Created on August 22|Last edited on August 22
Vision Transformers (ViTs) have become a prominent tool in the field of image analysis, driving state-of-the-art performance across various tasks. However, traditional ViTs are often associated with high computational and memory requirements. Recent hybrid architectures have attempted to balance the trade-off between accuracy and latency, but the search for an optimal solution continues. In this context, Apple's introduction of FastViT has set a new standard for mobile image networks.

Design and Architecture of FastViT

The architecture of FastViT revolves around three core principles: removing skip connections, employing train-time overparameterization, and utilizing large kernel convolutions.

Novel Token Mixing Operator: RepMixer

At the heart of FastViT lies RepMixer, a unique token mixing operator that reduces memory access costs by removing skip connections within the network. It uses structural reparameterization, providing a more efficient pathway for information flow.

Efficiency Techniques

Train-time Overparameterization: FastViT employs overparameterization during training, allowing the model to learn more complex representations.
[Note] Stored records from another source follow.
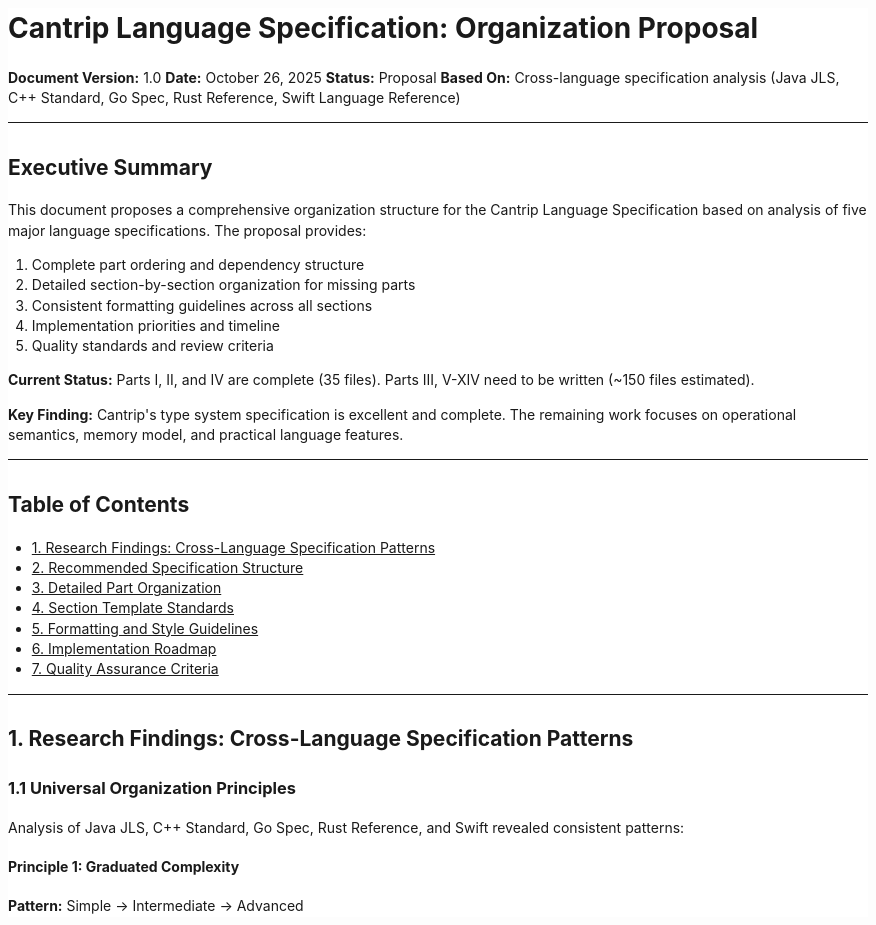 # Cantrip Language Specification: Organization Proposal

**Document Version:** 1.0
**Date:** October 26, 2025
**Status:** Proposal
**Based On:** Cross-language specification analysis (Java JLS, C++ Standard, Go Spec, Rust Reference, Swift Language Reference)

---

## Executive Summary

This document proposes a comprehensive organization structure for the Cantrip Language Specification based on analysis of five major language specifications. The proposal provides:

1. Complete part ordering and dependency structure
2. Detailed section-by-section organization for missing parts
3. Consistent formatting guidelines across all sections
4. Implementation priorities and timeline
5. Quality standards and review criteria

**Current Status:** Parts I, II, and IV are complete (35 files). Parts III, V-XIV need to be written (~150 files estimated).

**Key Finding:** Cantrip's type system specification is excellent and complete. The remaining work focuses on operational semantics, memory model, and practical language features.

---

## Table of Contents

- [1. Research Findings: Cross-Language Specification Patterns](#1-research-findings-cross-language-specification-patterns)
- [2. Recommended Specification Structure](#2-recommended-specification-structure)
- [3. Detailed Part Organization](#3-detailed-part-organization)
- [4. Section Template Standards](#4-section-template-standards)
- [5. Formatting and Style Guidelines](#5-formatting-and-style-guidelines)
- [6. Implementation Roadmap](#6-implementation-roadmap)
- [7. Quality Assurance Criteria](#7-quality-assurance-criteria)

---

## 1. Research Findings: Cross-Language Specification Patterns

### 1.1 Universal Organization Principles

Analysis of Java JLS, C++ Standard, Go Spec, Rust Reference, and Swift revealed consistent patterns:

#### Principle 1: Graduated Complexity
**Pattern:** Simple → Intermediate → Advanced
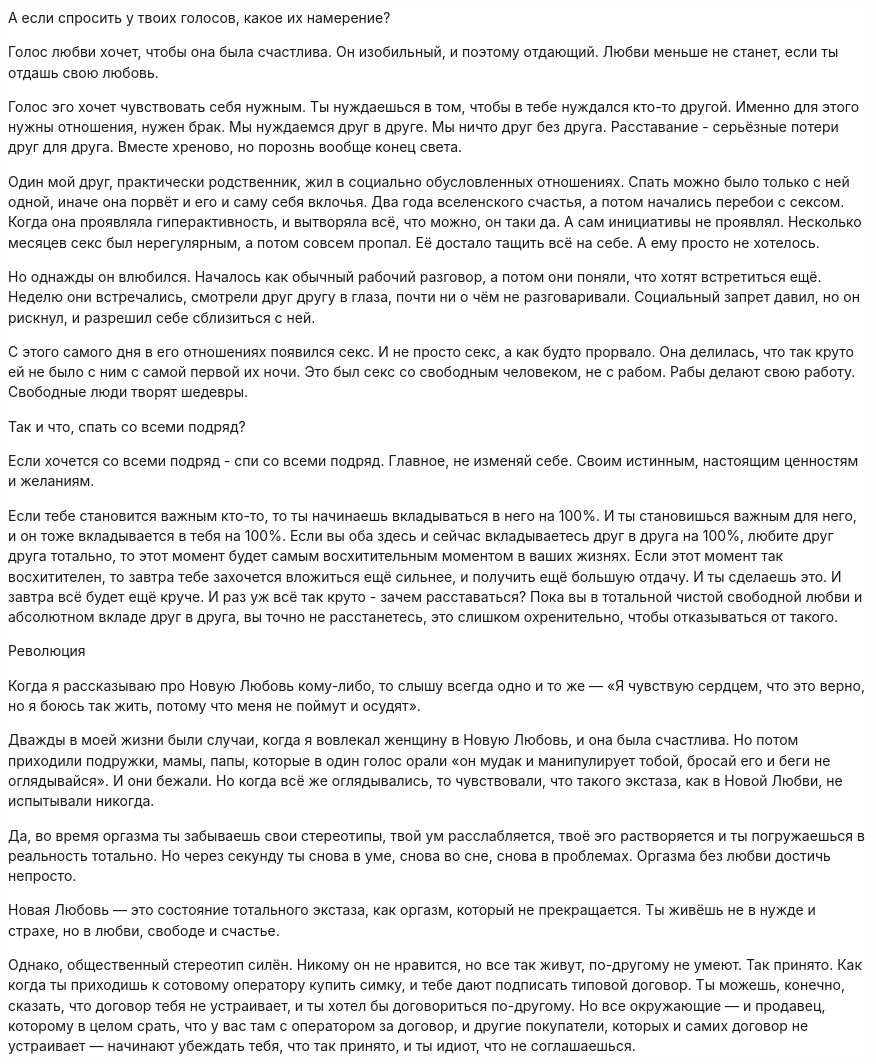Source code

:А если спросить у твоих голосов, какое их намерение?

Голос любви хочет, чтобы она была счастлива. Он изобильный, и поэтому отдающий. Любви меньше не станет, если ты отдашь свою любовь.

Голос эго хочет чувствовать себя нужным. Ты нуждаешься в том, чтобы в тебе нуждался кто-то другой. Именно для этого нужны отношения, нужен брак. Мы нуждаемся друг в друге. Мы ничто друг без друга. Расставание - серьёзные потери друг для друга. Вместе хреново, но порознь вообще конец света.

Один мой друг, практически родственник, жил в социально обусловленных отношениях. Спать можно было только с ней одной, иначе она порвёт и его и саму себя вклочья. Два года вселенского счастья, а потом начались перебои с сексом. Когда она проявляла гиперактивность, и вытворяла всё, что можно, он таки да. А сам инициативы не проявлял. Несколько месяцев секс был нерегулярным, а потом совсем пропал. Её достало тащить всё на себе. А ему просто не хотелось.

Но однажды он влюбился. Началось как обычный рабочий разговор, а потом они поняли, что хотят встретиться ещё. Неделю они встречались, смотрели друг другу в глаза, почти ни о чём не разговаривали. Социальный запрет давил, но он рискнул, и разрешил себе сблизиться с ней.

С этого самого дня в его отношениях появился секс. И не просто секс, а как будто прорвало. Она делилась, что так круто ей не было с ним с самой первой их ночи. Это был секс со свободным человеком, не с рабом. Рабы делают свою работу. Свободные люди творят шедевры.

Так и что, спать со всеми подряд?

Если хочется со всеми подряд - спи со всеми подряд. Главное, не изменяй себе. Своим истинным, настоящим ценностям и желаниям.

Если тебе становится важным кто-то, то ты начинаешь вкладываться в него на 100%. И ты становишься важным для него, и он тоже вкладывается в тебя на 100%. Если вы оба здесь и сейчас вкладываетесь друг в друга на 100%, любите друг друга тотально, то этот момент будет самым восхитительным моментом в ваших жизнях. Если этот момент так восхитителен, то завтра тебе захочется вложиться ещё сильнее, и получить ещё большую отдачу. И ты сделаешь это. И завтра всё будет ещё круче. И раз уж всё так круто - зачем расставаться? Пока вы в тотальной чистой свободной любви и абсолютном вкладе друг в друга, вы точно не расстанетесь, это слишком охренительно, чтобы отказываться от такого.

Революция

Когда я рассказываю про Новую Любовь кому-либо, то слышу всегда одно и то же — «Я чувствую сердцем, что это верно, но я боюсь так жить, потому что меня не поймут и осудят».

Дважды в моей жизни были случаи, когда я вовлекал женщину в Новую Любовь, и она была счастлива. Но потом приходили подружки, мамы, папы, которые в один голос орали «он мудак и манипулирует тобой, бросай его и беги не оглядывайся». И они бежали. Но когда всё же оглядывались, то чувствовали, что такого экстаза, как в Новой Любви, не испытывали никогда. 

Да, во время оргазма ты забываешь свои стереотипы, твой ум расслабляется, твоё эго растворяется и ты погружаешься в реальность тотально. Но через секунду ты снова в уме, снова во сне, снова в проблемах. Оргазма без любви достичь непросто.

Новая Любовь — это состояние тотального экстаза, как оргазм, который не прекращается. Ты живёшь не в нужде и страхе, но в любви, свободе и счастье.

Однако, общественный стереотип силён. Никому он не нравится, но все так живут, по-другому не умеют. Так принято. Как когда ты приходишь к сотовому оператору купить симку, и тебе дают подписать типовой договор. Ты можешь, конечно, сказать, что договор тебя не устраивает, и ты хотел бы договориться по-другому. Но все окружающие — и продавец, которому в целом срать, что у вас там с оператором за договор, и другие покупатели, которых и самих договор не устраивает — начинают убеждать тебя, что так принято, и ты идиот, что не соглашаешься.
These additional parameters are reconfigured at inference time, enhancing efficiency without sacrificing performance.
Factorized Convolutions: Replacing dense convolutions with their factorized version (depthwise followed by pointwise) improves efficiency metrics without hurting performance.
Large Kernel Convolutions: The introduction of large kernel convolutions substitutes self-attention layers in the early stages, contributing to better latency without a significant impact on overall accuracy.
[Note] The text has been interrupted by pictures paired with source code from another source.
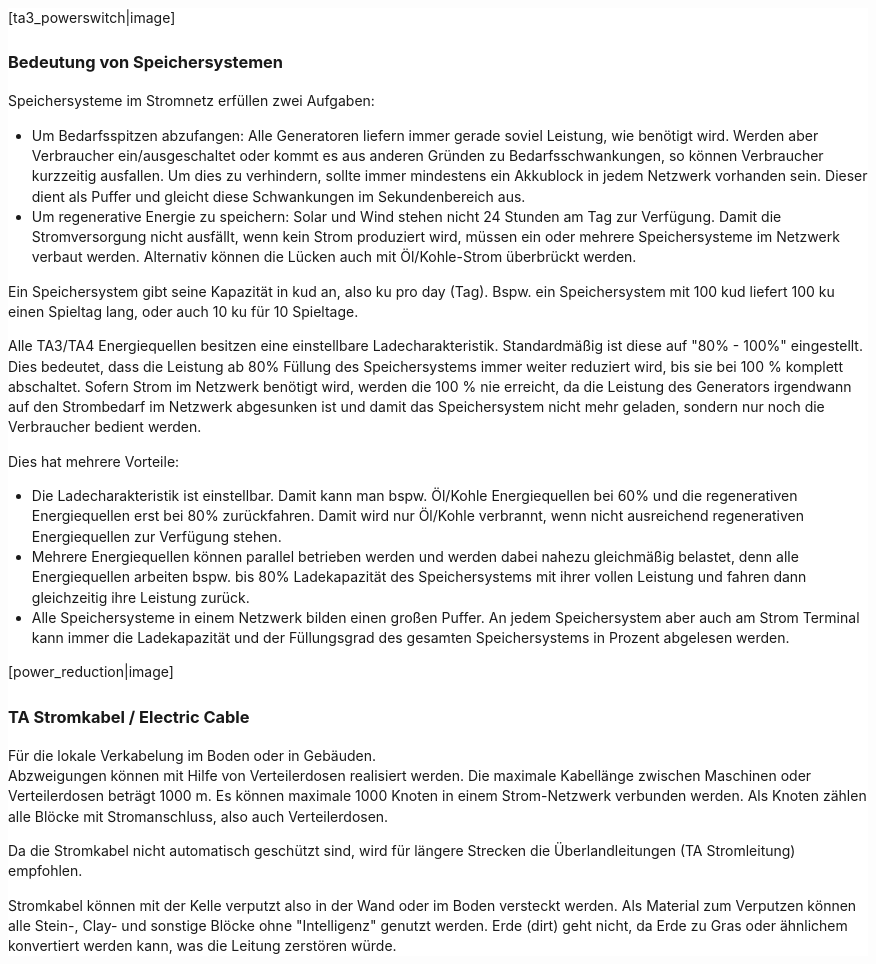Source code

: [ta3_powerswitch|image]

### Bedeutung von Speichersystemen

Speichersysteme im Stromnetz erfüllen zwei Aufgaben:

- Um Bedarfsspitzen abzufangen: Alle Generatoren liefern immer gerade soviel Leistung, wie benötigt wird. Werden aber Verbraucher ein/ausgeschaltet oder kommt es aus anderen Gründen zu Bedarfsschwankungen, so können Verbraucher kurzzeitig ausfallen. Um dies zu verhindern, sollte immer mindestens ein Akkublock in jedem Netzwerk vorhanden sein. Dieser dient als Puffer und gleicht diese Schwankungen im Sekundenbereich aus.
- Um regenerative Energie zu speichern: Solar und Wind stehen nicht 24 Stunden am Tag zur Verfügung. Damit die Stromversorgung nicht ausfällt, wenn kein Strom produziert wird, müssen ein oder mehrere Speichersysteme im Netzwerk verbaut werden. Alternativ können die Lücken auch mit Öl/Kohle-Strom überbrückt werden. 

Ein Speichersystem gibt seine Kapazität in kud an, also ku pro day (Tag). Bspw. ein Speichersystem mit 100 kud liefert 100 ku einen Spieltag lang, oder auch 10 ku für 10 Spieltage.

Alle TA3/TA4 Energiequellen besitzen eine einstellbare Ladecharakteristik. Standardmäßig ist diese auf "80% - 100%" eingestellt. Dies bedeutet, dass die Leistung ab 80% Füllung des Speichersystems immer weiter reduziert wird, bis sie bei 100 % komplett abschaltet. Sofern Strom im Netzwerk benötigt wird, werden die 100 % nie erreicht, da die Leistung des Generators irgendwann auf den Strombedarf im Netzwerk abgesunken ist und damit das Speichersystem nicht mehr geladen, sondern nur noch die Verbraucher bedient werden.

Dies hat mehrere Vorteile:

- Die Ladecharakteristik ist einstellbar. Damit kann man bspw. Öl/Kohle Energiequellen bei 60% und die regenerativen Energiequellen erst bei 80% zurückfahren. Damit wird nur Öl/Kohle verbrannt, wenn nicht ausreichend regenerativen Energiequellen zur Verfügung stehen.
- Mehrere Energiequellen können parallel betrieben werden und werden dabei nahezu gleichmäßig belastet, denn alle Energiequellen arbeiten bspw. bis 80% Ladekapazität des Speichersystems mit ihrer vollen Leistung und fahren dann gleichzeitig ihre Leistung zurück.
- Alle Speichersysteme in einem Netzwerk bilden einen großen Puffer. An jedem Speichersystem aber auch am Strom Terminal kann immer die  Ladekapazität und der Füllungsgrad des gesamten Speichersystems in Prozent abgelesen werden. 

[power_reduction|image]




### TA Stromkabel / Electric Cable

Für die lokale Verkabelung im Boden oder in Gebäuden.  
Abzweigungen können mit Hilfe von Verteilerdosen realisiert werden. Die maximale Kabellänge zwischen Maschinen oder Verteilerdosen beträgt 1000 m. Es können maximale 1000 Knoten in einem Strom-Netzwerk verbunden werden. Als Knoten zählen alle Blöcke mit Stromanschluss, also auch Verteilerdosen.

Da die Stromkabel nicht automatisch geschützt sind, wird für längere Strecken die Überlandleitungen (TA Stromleitung) empfohlen.

Stromkabel können mit der Kelle verputzt also in der Wand oder im Boden versteckt werden. Als Material zum Verputzen können alle Stein-, Clay- und sonstige Blöcke ohne "Intelligenz" genutzt werden. Erde (dirt) geht nicht, da Erde zu Gras oder ähnlichem konvertiert werden kann, was die Leitung zerstören würde.

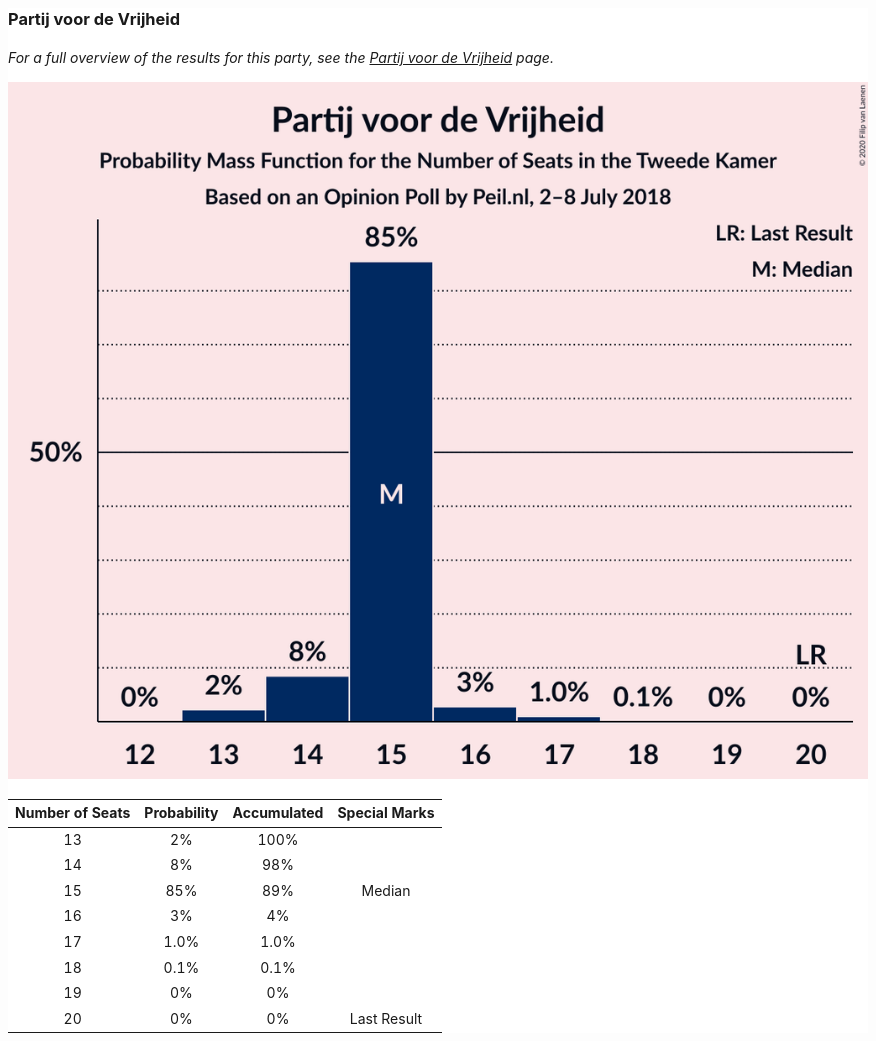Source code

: ### Partij voor de Vrijheid

*For a full overview of the results for this party, see the [Partij voor de Vrijheid](party-partijvoordevrijheid.html) page.*

![Graph with seats probability mass function not yet produced](2018-07-08-Peilnl-seats-pmf-partijvoordevrijheid.png "Seats Probability Mass Function")

| Number of Seats | Probability | Accumulated | Special Marks |
|:---------------:|:-----------:|:-----------:|:-------------:|
| 13 | 2% | 100% |  |
| 14 | 8% | 98% |  |
| 15 | 85% | 89% | Median |
| 16 | 3% | 4% |  |
| 17 | 1.0% | 1.0% |  |
| 18 | 0.1% | 0.1% |  |
| 19 | 0% | 0% |  |
| 20 | 0% | 0% | Last Result |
Performance and Evaluation

FastViT's performance is impressive, especially when considered against other recent models. On the ImageNet dataset, the architecture is 3.5x faster than CMT and 4.9x faster than EfficientNet, while achieving comparable accuracy. The mid-size models can achieve 82.6 percent top-1 accuracy on ImageNet classification while maintaining real-time performance on an iPhone 12. Different model sizes provide varying performance, allowing users to select the right model for their specific needs.

Results on Imagenet-1k classification

Robustness

One notable aspect of FastViT is its robustness to corruption and out-of-distribution samples. This quality enables more reliable real-world applications, strengthening its value as a go-to architecture.

Application and Real-World Deployment

The application of FastViT extends across various computer vision tasks, including image classification, detection, segmentation, and 3D mesh regression. Its architecture allows for considerable latency improvements on both mobile devices (e.g., iPhone 12 Pro) and desktop GPUs.

Conclusion

Apple's FastViT represents a significant step forward in the quest for the optimal latency-accuracy trade-off in vision transformers. Its novel design, efficiency techniques, and robust performance have set a new benchmark for hybrid transformer architectures. By releasing models in several different sizes with varying performance on the ImageNet dataset, FastViT provides flexibility to cater to diverse computational needs for deployment on the edge!